Multiple sclerosis is a disease in which the body experiences episodes of neurological symptoms caused by inflammatory or demyelinating attacks within the central nervous system at different points in time.
Relapsing-remitting multiple sclerosis is characterized by individual episodes that last more than 24 hours and may improve afterward. Primary-progressive MS is characterized by a steady worsening of neurological symptoms without significant remission.
When someone experiences a single demyelinating or inflammatory attack of the central nervous system that causes neurological symptoms resembling MS, it is called clinically isolated syndrome, or CIS. Here are some common questions about CIS and how it is distinguished from other forms of MS.
Is CIS the same as MS?
According to updated recommendations redefining the phenotypes of MS made in 2014, CIS is considered an official form of MS. However, not everybody who experiences an episode of CIS will go on to develop full-blown multiple sclerosis.
How does CIS resemble other forms of MS?
An episode of CIS includes neurological symptoms that last for 24 hours or longer and are caused by inflammation or demyelination within the central nervous system (CNS). Myelin is the fatty substance that surrounds and protects nerves. Myelin helps to speed messages along nerves, and a loss of myelin serves to slow down the messages or keep them from getting through in the first place. A place where inflammation has attacked the myelin is called a lesion. The effects of demyelination are the same for each form of MS.
An attack of CIS can be monofocal — involving a single symptom related to a single lesion — or multifocal — involving more than one symptom caused by lesions in different locations in the CNS. The CNS includes the brain, spinal cord, and optic nerves. An episode of CIS is often followed by complete or partial recovery.
How is CIS diagnosed?
Similar to other diseases of the central nervous system, diagnosis of CIS may include laboratory tests to eliminate other potential causes of symptoms, a complete neurological exam to access function of the nerves, a thorough medical history, and magnetic resonance imaging (MRI) to look for evidence of inflammation or demyelination within the CNS. Depending upon symptoms, the recommended MRI given at this stage of diagnosis may only include the brain and not the spinal cord.

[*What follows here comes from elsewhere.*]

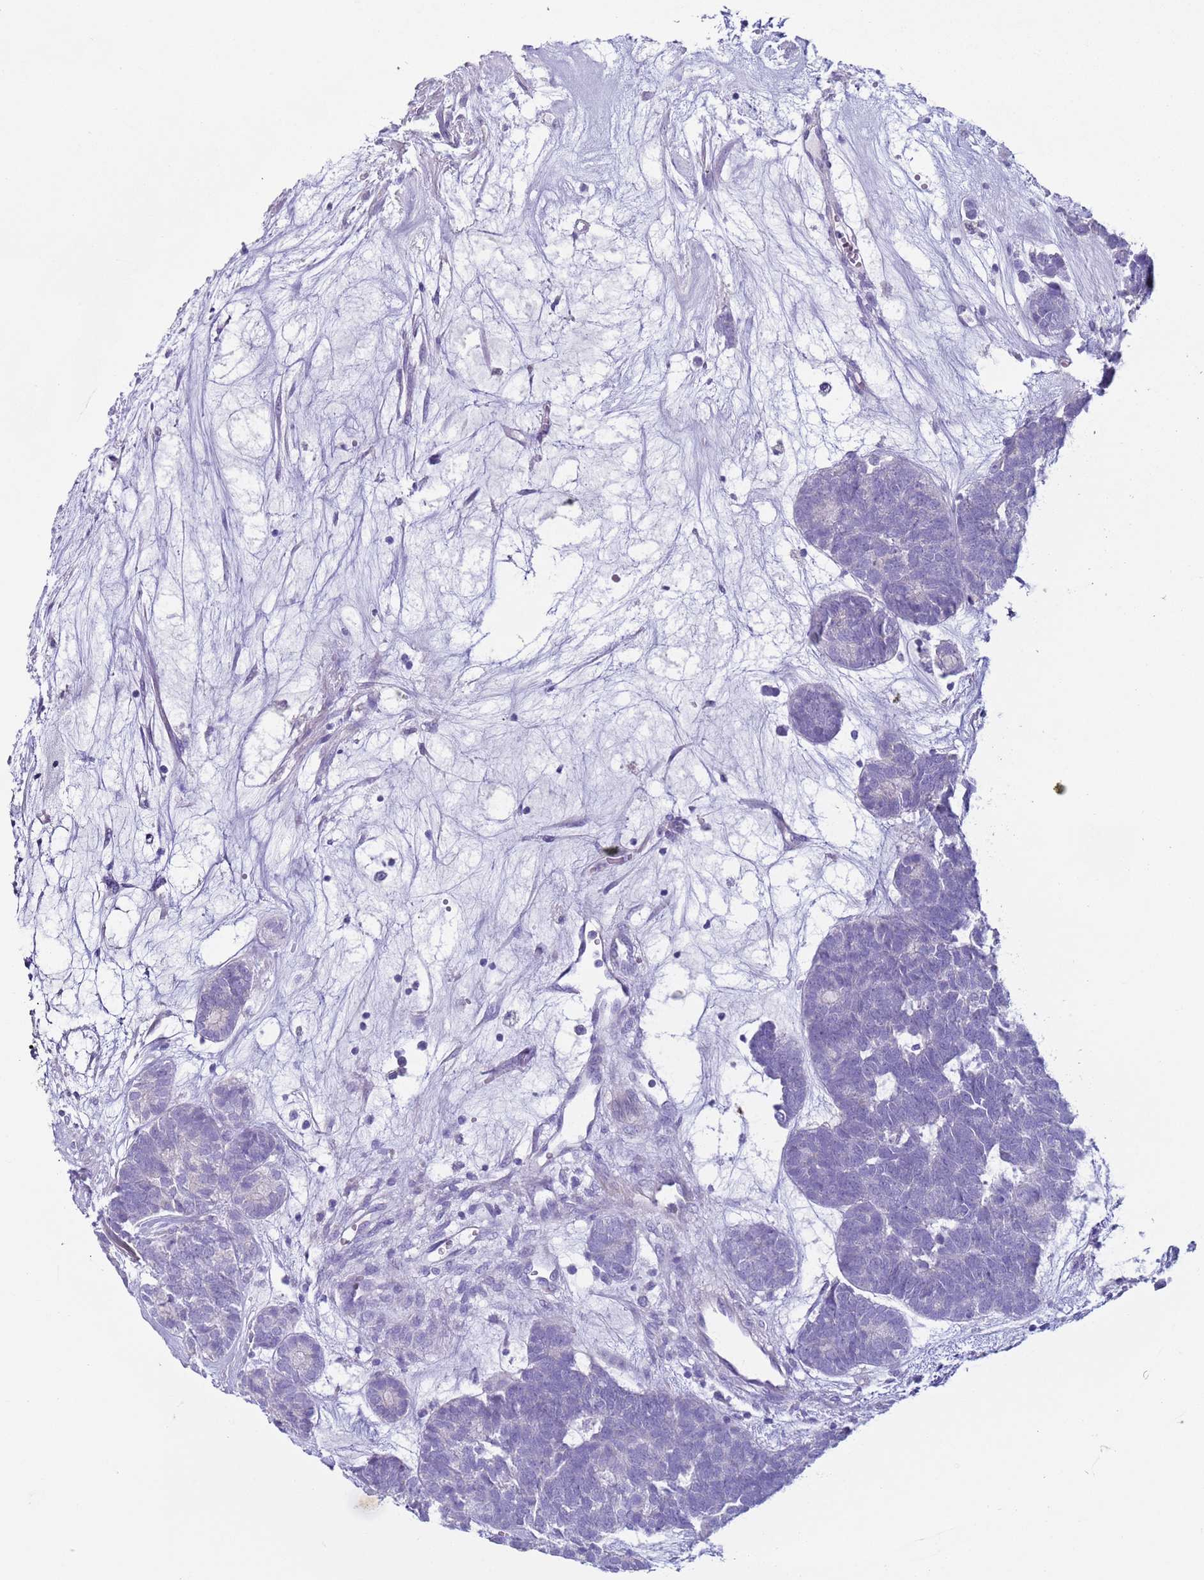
{"staining": {"intensity": "negative", "quantity": "none", "location": "none"}, "tissue": "head and neck cancer", "cell_type": "Tumor cells", "image_type": "cancer", "snomed": [{"axis": "morphology", "description": "Adenocarcinoma, NOS"}, {"axis": "topography", "description": "Head-Neck"}], "caption": "This is a micrograph of immunohistochemistry staining of adenocarcinoma (head and neck), which shows no positivity in tumor cells.", "gene": "NPAP1", "patient": {"sex": "female", "age": 81}}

During the MRI, a contrast agent, called gadolinium, may be injected into a vein. This helps to identify current inflammation and “active” lesions where the blood-brain-barrier is compromised. An MRI can also show older lesions that indicate damage occurred at a different point in time.
According to 2010 revised McDonald diagnostic criteria for MS, when a case of CIS is accompanied by MRI evidence of a prior episode of demyelination — whether or not it caused noticeable symptoms at the time, and is in an area of the CNS not associated with the current attack — a diagnosis of MS can be made.
How likely is CIS to progress to MS?
It is challenging to make an accurate diagnosis of CIS or MS and even more difficult to predict whether CIS will to progress to MS. For example, optic neuritis is a common neurological event that might be determined to be CIS; however, not every person who experiences optic neuritis will develop MS. On a personal note, I was eventually diagnosed with MS five years after I experienced a temporarily blinding case of optic neuritis.
When a person with CIS who has brain lesions detected by MRI that resemble those that are more commonly seen in MS, the person has an increased risk of developing MS. According to the National MS Society, this person has a 60 to 80 percent chance of experiencing another neurological event within several years and thus be diagnosed with MS.
People diagnosed with CIS who do not have MS-like brain lesions at the time of attack have a significantly lower risk — about 20 percent chance — of developing MS over several years. How my MS developed after several years fits into this lower risk category.
Can CIS be treated?
The goal in treating CIS would be to delay or prevent a second neurological attack and to reduce future disability. Disease-modifying therapies (DMTs) used for MS that are also FDA approved for use in cases of CIS include Avonex, Betaseron, Copaxone, Extavia, and Glatopa. As with MS, early treatment is encouraged to protect against inflammation in the CNS and subsequent damage to nerve cells.